To move from theory to practice, begin by implementing the core logic in a controlled test environment. Use a local development chain like Anvil from Foundry or Hardhat Network. Your initial implementation should focus on the transaction lifecycle: - Submission: Use eth_sendRawTransaction with your custom signing logic. - Propagation: Simulate peer-to-peer network gossip or direct relay to builders. - Inclusion: Monitor pending transaction pools and finalized blocks for your tx hash. Test basic functionality before adding complexity like conditional logic or fee management.

Next, integrate with a private transaction relay service like Flashbots Protect RPC, BloxRoute's bloxroute.ethical endpoint, or the Taichi Network. These services provide a structured API for submitting transactions directly to block builders while mitigating frontrunning. Your strategy must handle their specific API formats and authentication. For example, Flashbots Protect requires bundling transactions with specific headers to indicate privacy. Always test with small amounts on a testnet (e.g., Sepolia or Holesky) to validate the submission path and measure latency before mainnet deployment.

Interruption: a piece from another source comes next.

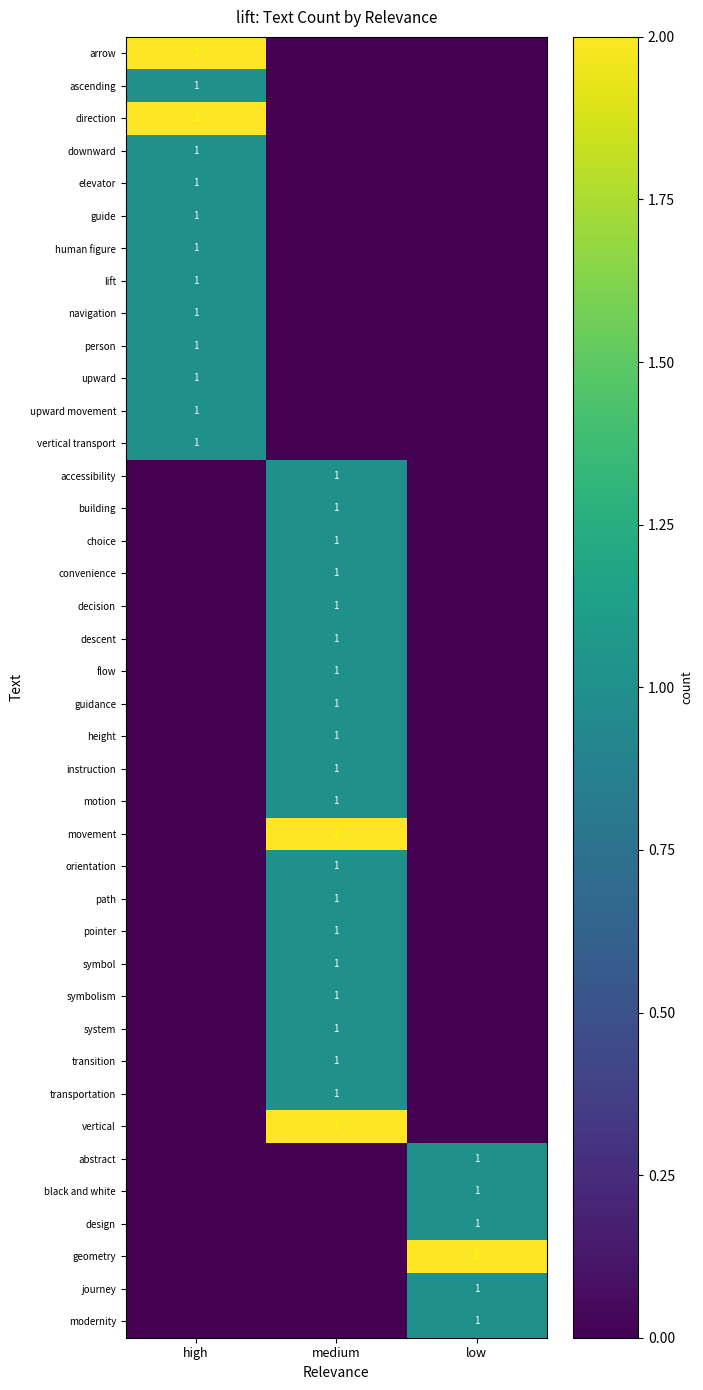

Is it true that height equals 1 at medium?

True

Finally, establish a monitoring and iteration framework. Track key metrics: inclusion rate, time-to-block latency, effective gas price paid versus the public pool, and failure reasons. Tools like Tenderly or OpenBlock can help visualize this. Use these metrics to refine your strategy's parameters—such as maxPriorityFeePerGas bumps or fallback timing. Remember, a private pool strategy is not a "set and forget" solution; it requires continuous adjustment in response to changing network conditions, builder behavior, and new MEV research.